Text pulled from each page
◇ ◇ ◇ ◇ ◇ ◇ ◇

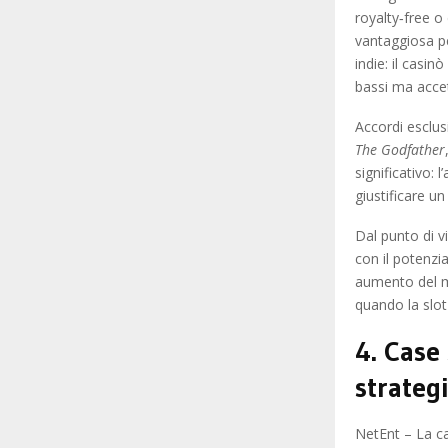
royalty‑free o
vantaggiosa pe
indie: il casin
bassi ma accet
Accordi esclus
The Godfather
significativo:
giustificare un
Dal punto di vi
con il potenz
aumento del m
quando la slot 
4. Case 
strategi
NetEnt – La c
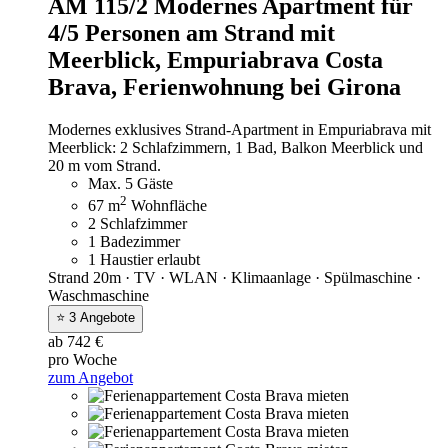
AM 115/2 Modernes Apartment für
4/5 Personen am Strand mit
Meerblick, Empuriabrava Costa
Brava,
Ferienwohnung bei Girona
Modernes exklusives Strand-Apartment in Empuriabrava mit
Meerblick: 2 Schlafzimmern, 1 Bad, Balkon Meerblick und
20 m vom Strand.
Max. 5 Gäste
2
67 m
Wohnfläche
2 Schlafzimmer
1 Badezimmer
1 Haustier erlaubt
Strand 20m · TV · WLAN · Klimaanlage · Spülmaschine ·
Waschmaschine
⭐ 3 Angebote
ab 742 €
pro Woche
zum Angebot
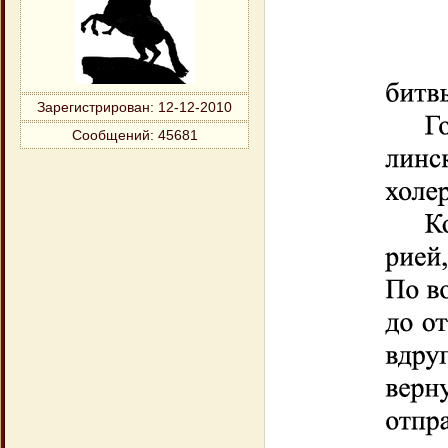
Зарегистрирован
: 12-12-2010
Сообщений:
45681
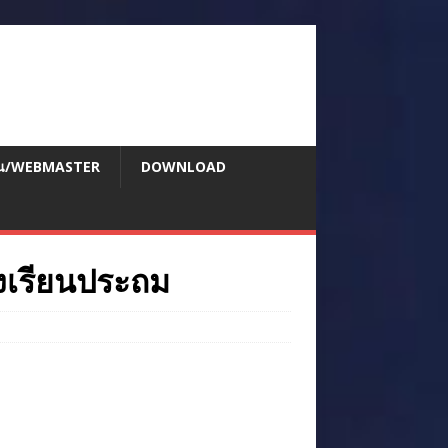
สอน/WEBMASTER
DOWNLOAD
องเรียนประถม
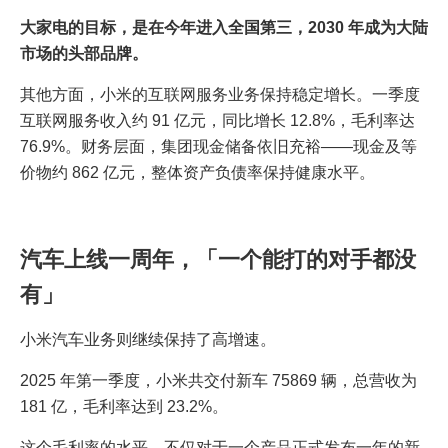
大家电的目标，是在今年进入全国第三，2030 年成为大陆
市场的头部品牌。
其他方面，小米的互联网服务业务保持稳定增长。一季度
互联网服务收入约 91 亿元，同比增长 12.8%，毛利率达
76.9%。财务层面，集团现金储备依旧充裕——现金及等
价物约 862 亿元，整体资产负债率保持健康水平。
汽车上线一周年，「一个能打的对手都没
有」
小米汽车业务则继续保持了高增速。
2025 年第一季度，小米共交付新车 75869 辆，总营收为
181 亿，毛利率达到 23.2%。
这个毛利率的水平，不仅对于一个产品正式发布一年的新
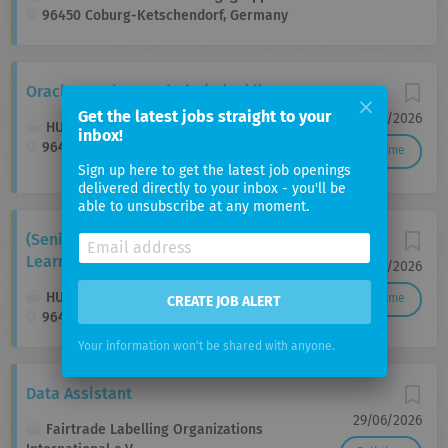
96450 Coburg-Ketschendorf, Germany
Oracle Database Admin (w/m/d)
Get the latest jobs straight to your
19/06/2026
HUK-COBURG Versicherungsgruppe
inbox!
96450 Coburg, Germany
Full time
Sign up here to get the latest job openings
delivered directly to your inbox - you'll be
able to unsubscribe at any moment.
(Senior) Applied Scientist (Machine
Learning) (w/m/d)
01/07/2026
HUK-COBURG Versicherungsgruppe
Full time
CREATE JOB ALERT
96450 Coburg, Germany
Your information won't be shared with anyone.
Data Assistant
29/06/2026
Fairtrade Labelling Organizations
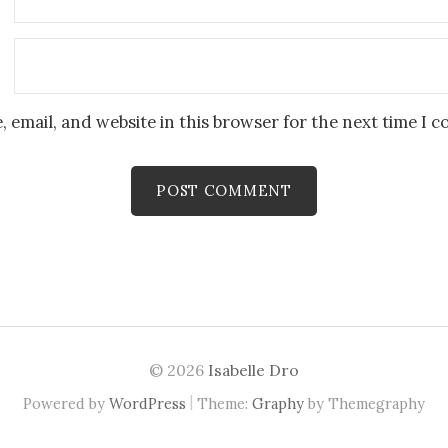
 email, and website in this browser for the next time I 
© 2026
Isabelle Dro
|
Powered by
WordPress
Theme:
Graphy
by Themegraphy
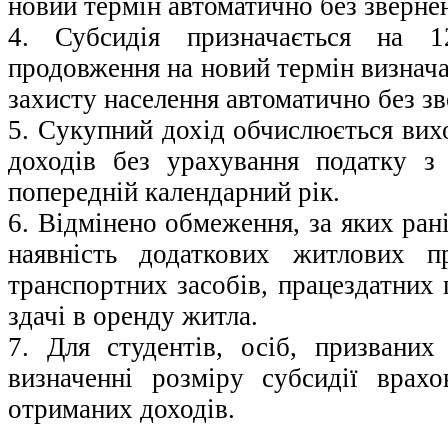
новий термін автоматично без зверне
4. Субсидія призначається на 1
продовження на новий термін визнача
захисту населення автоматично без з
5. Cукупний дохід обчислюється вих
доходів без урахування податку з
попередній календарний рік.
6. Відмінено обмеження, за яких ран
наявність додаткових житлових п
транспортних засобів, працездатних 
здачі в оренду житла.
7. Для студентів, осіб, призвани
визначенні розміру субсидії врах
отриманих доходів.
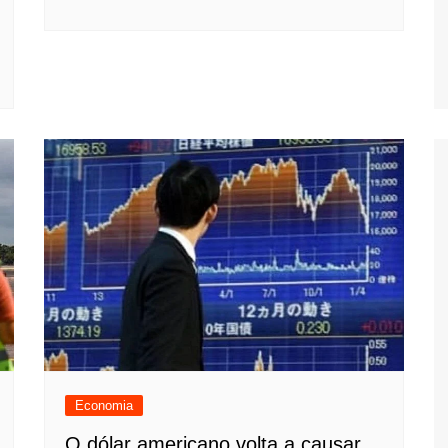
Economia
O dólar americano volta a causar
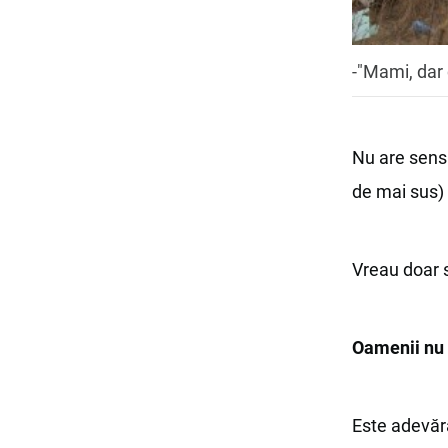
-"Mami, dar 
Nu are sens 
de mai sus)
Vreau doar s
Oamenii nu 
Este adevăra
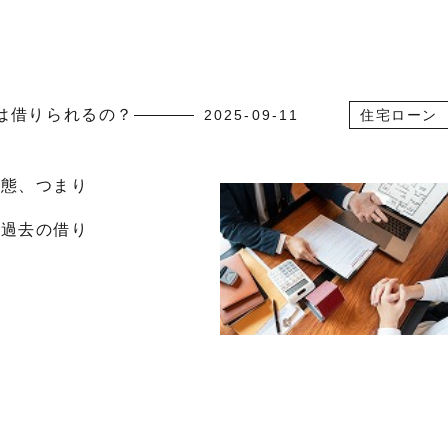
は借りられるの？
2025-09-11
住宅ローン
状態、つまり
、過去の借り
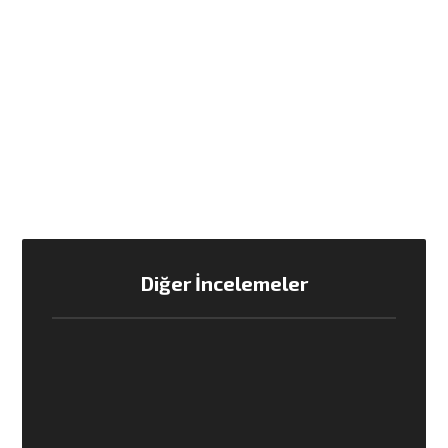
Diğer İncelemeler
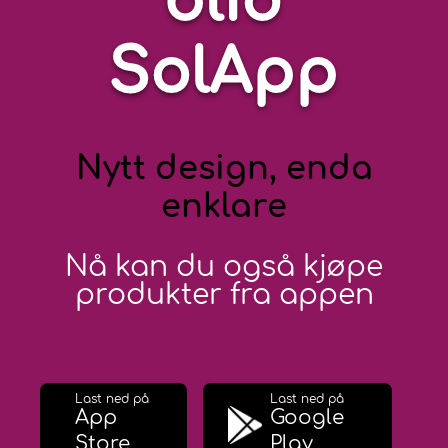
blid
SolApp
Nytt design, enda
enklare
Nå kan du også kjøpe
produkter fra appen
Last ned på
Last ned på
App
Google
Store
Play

◇ ◇ ◇ ◇ ◇ ◇ ◇

**WORK REQUIRED**
Copy the material exactly, from the line containing "AM 115/2 Modernes Apartment für" down to the line containing "отриманих доходів.", with both of those lines included. Leave the pictures out.

**EXERCISE OUTPUT**
AM 115/2 Modernes Apartment für
4/5 Personen am Strand mit
Meerblick, Empuriabrava Costa
Brava,
Ferienwohnung bei Girona
Modernes exklusives Strand-Apartment in Empuriabrava mit
Meerblick: 2 Schlafzimmern, 1 Bad, Balkon Meerblick und
20 m vom Strand.
Max. 5 Gäste
2
67 m
Wohnfläche
2 Schlafzimmer
1 Badezimmer
1 Haustier erlaubt
Strand 20m · TV · WLAN · Klimaanlage · Spülmaschine ·
Waschmaschine
⭐ 3 Angebote
ab 742 €
pro Woche
zum Angebot
Зарегистрирован
: 12-12-2010
Сообщений:
45681
สอน/WEBMASTER
DOWNLOAD
องเรียนประถม
大家电的目标，是在今年进入全国第三，2030 年成为大陆
市场的头部品牌。
其他方面，小米的互联网服务业务保持稳定增长。一季度
互联网服务收入约 91 亿元，同比增长 12.8%，毛利率达
76.9%。财务层面，集团现金储备依旧充裕——现金及等
价物约 862 亿元，整体资产负债率保持健康水平。
汽车上线一周年，「一个能打的对手都没
有」
小米汽车业务则继续保持了高增速。
2025 年第一季度，小米共交付新车 75869 辆，总营收为
181 亿，毛利率达到 23.2%。
这个毛利率的水平，不仅对于一个产品正式发布一年的新
96450 Coburg-Ketschendorf, Germany
Oracle Database Admin (w/m/d)
Get the latest jobs straight to your
19/06/2026
HUK-COBURG Versicherungsgruppe
inbox!
96450 Coburg, Germany
Full time
Sign up here to get the latest job openings
delivered directly to your inbox - you'll be
able to unsubscribe at any moment.
(Senior) Applied Scientist (Machine
Learning) (w/m/d)
01/07/2026
HUK-COBURG Versicherungsgruppe
Full time
CREATE JOB ALERT
96450 Coburg, Germany
Your information won't be shared with anyone.
Data Assistant
29/06/2026
Fairtrade Labelling Organizations
 email, and website in this browser for the next time I 
© 2026
Isabelle Dro
|
Powered by
WordPress
Theme:
Graphy
by Themegraphy
новий термін автоматично без зверне
4. Субсидія призначається на 1
продовження на новий термін визнача
захисту населення автоматично без з
5. Cукупний дохід обчислюється вих
доходів без урахування податку з
попередній календарний рік.
6. Відмінено обмеження, за яких ран
наявність додаткових житлових п
транспортних засобів, працездатних 
здачі в оренду житла.
7. Для студентів, осіб, призвани
визначенні розміру субсидії врах
отриманих доходів.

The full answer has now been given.